At the intersection of graph theory and surface topology, the relationship between simplicial surfaces and cubic graphs—triangulated 2-manifolds and their incidence graphs—is explored in (Weiß et al., 29 Oct 2024). Here, the existence, uniqueness, and re-embedding phenomena of cubic graphs as face graphs of simplicial surfaces are classified in terms of cycle double covers and peripheral cycles (umbrellas), providing new lenses into Whitney’s and Tutte’s classical theorems, strong graph embeddings, and the cycle double cover conjecture.

7. Applications, Extensions, and Open Problems

Simplicial Embeddings are foundational in a wide variety of domains:

In geometry and topology: constructing manifolds with prescribed complexity or metric properties; producing expanders and systolic extremal examples; characterizing rigidity and embedding obstructions.
In machine learning and network science: enforcing sparsity, overcompleteness, and compositionality in feature representations; robust self-supervised and few-shot learners; analyzing trajectory and interaction data.
In communication: semantic-native communication protocols built on simplicial complexes and convolutional autoencoders (Zhao et al., 2022) leverage the semantical and topological structure for resilience under noise and missing data.
In data analysis: symbolic and spectral embeddings facilitate community detection, anomaly detection, and visualization of higher-order patterns.

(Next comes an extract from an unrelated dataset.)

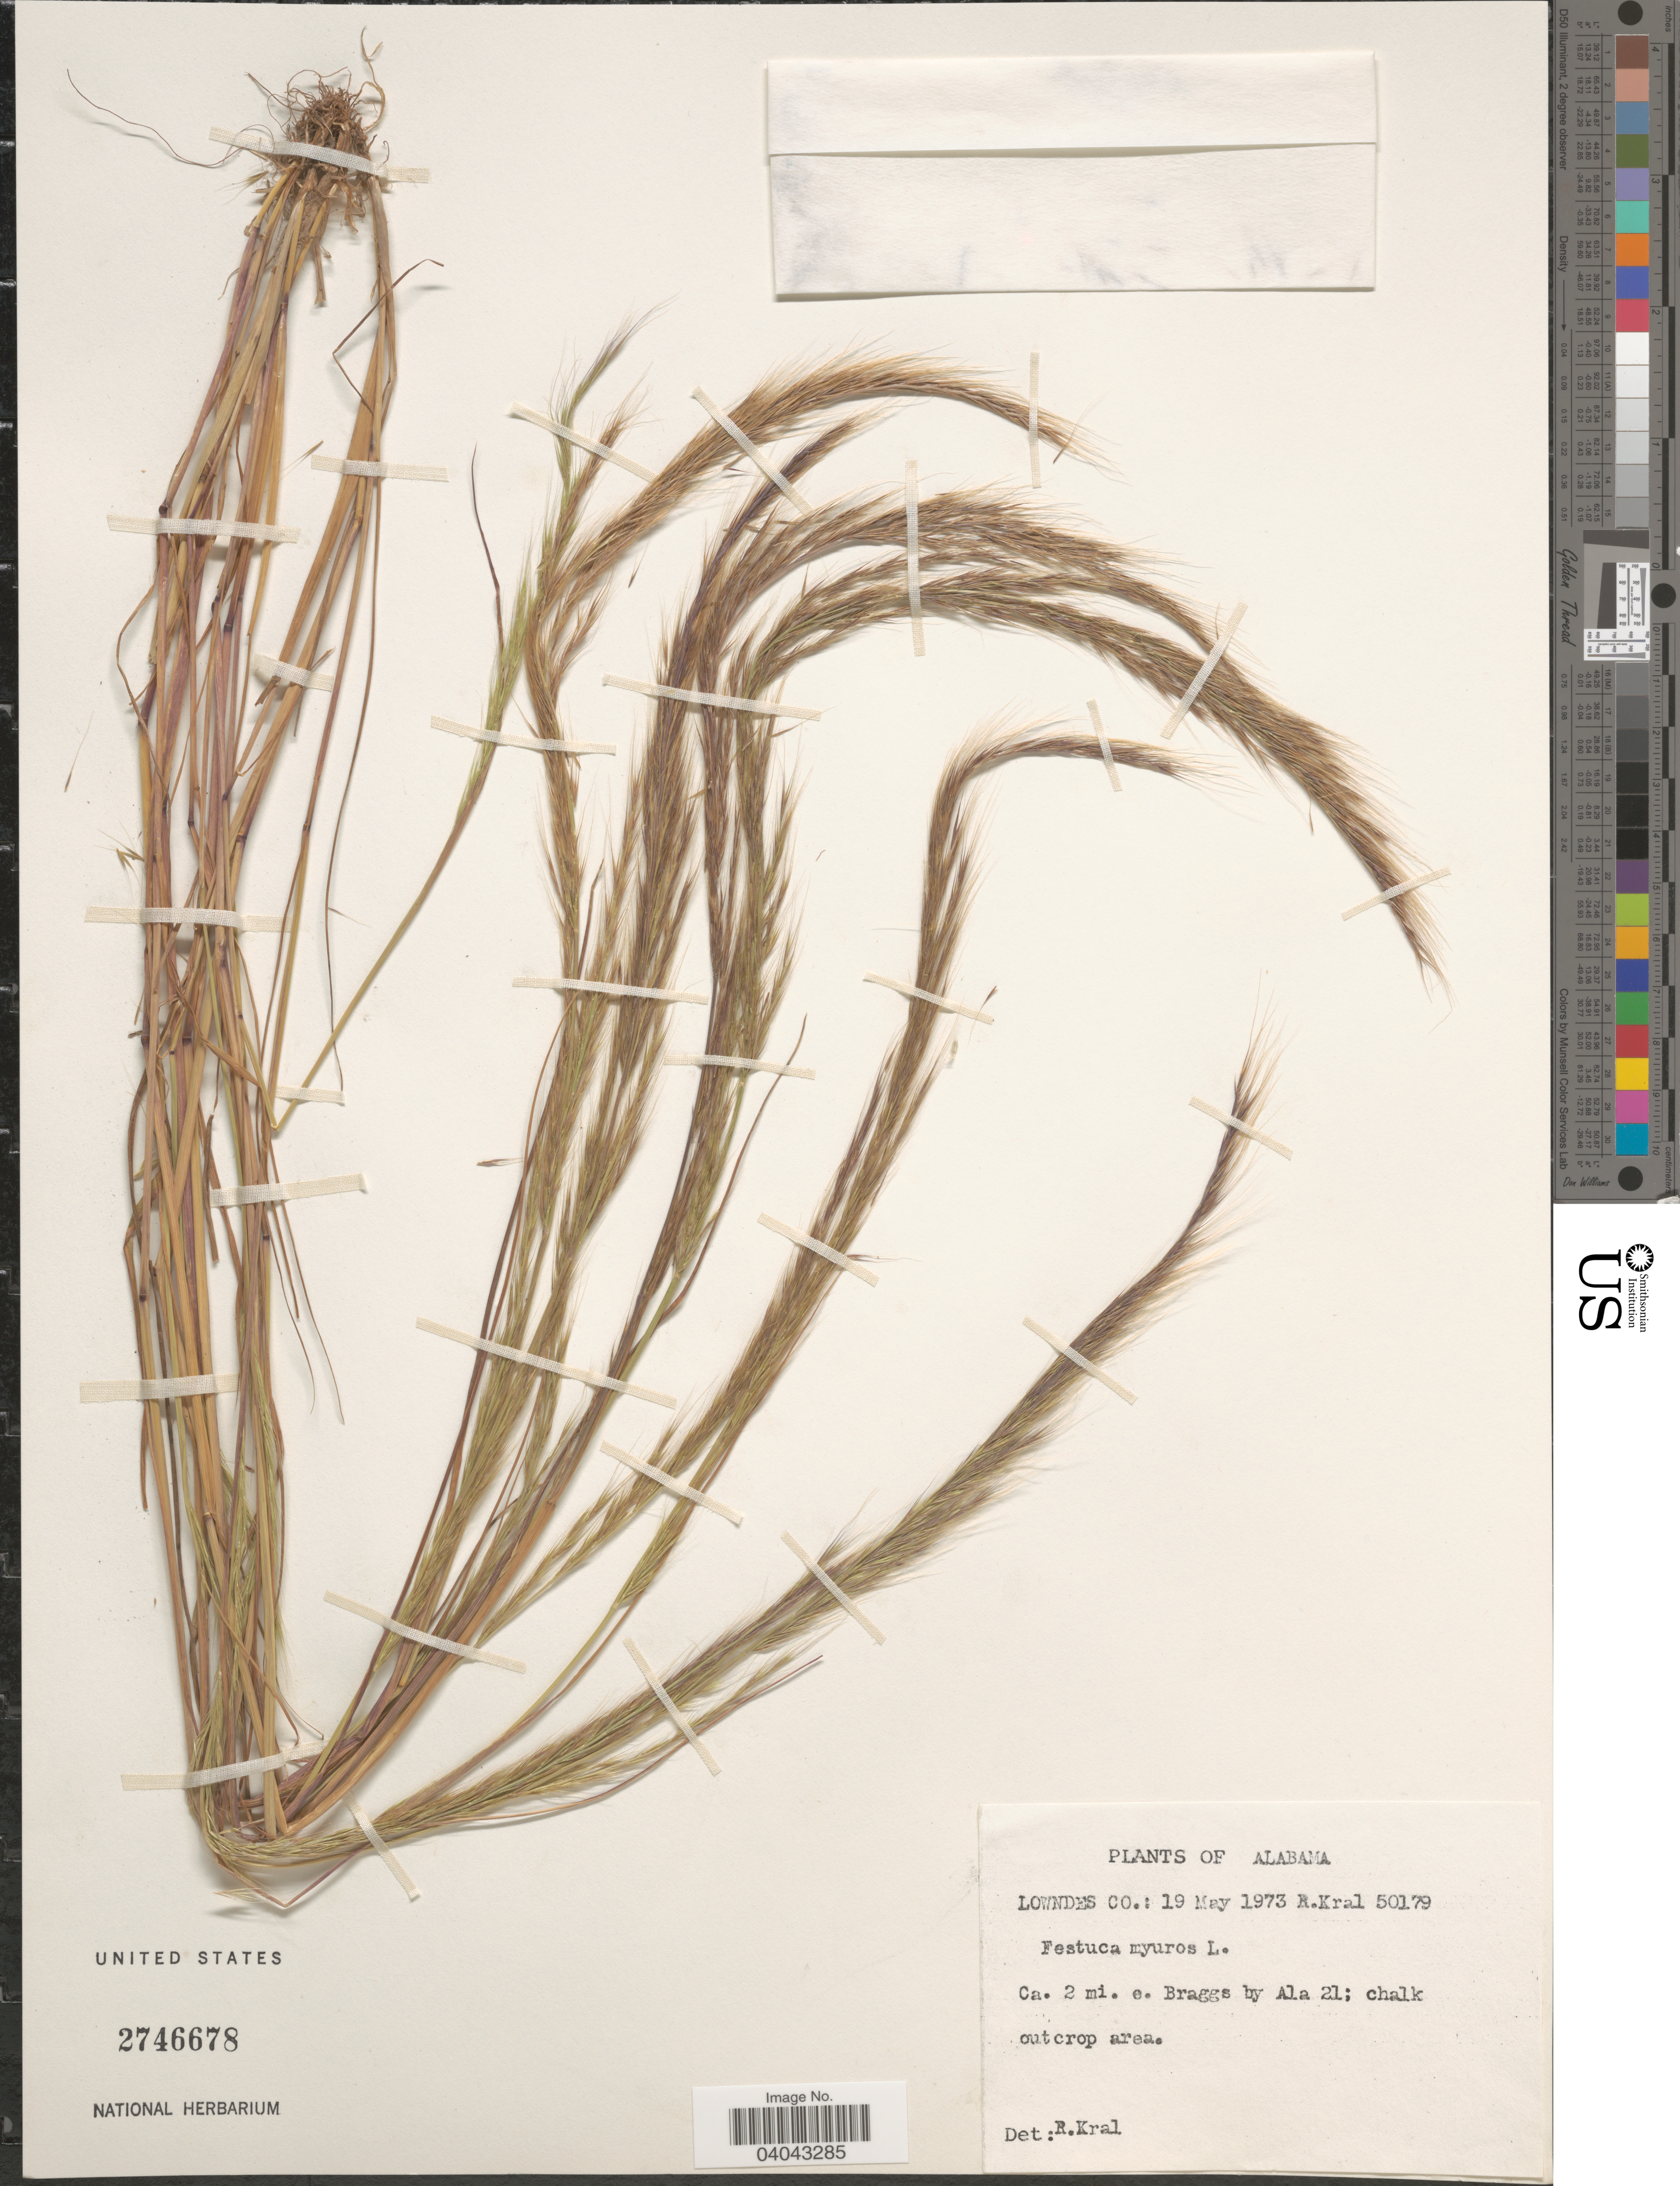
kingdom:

Ongoing research seeks to generalize SEM results to higher codimension, relax regularity and degree constraints, extend spectral and message-passing frameworks to richer (e.g., weighted or parametrized) complexes, and further unify algebraic, combinatorial, and geometric perspectives across disciplines.

This synthesis integrates foundational theory, algorithmic construction, empirical architectures, rigidity phenomena, and topological data methods, reflecting the breadth and depth of Simplicial Embeddings as a modern mathematical and applied paradigm.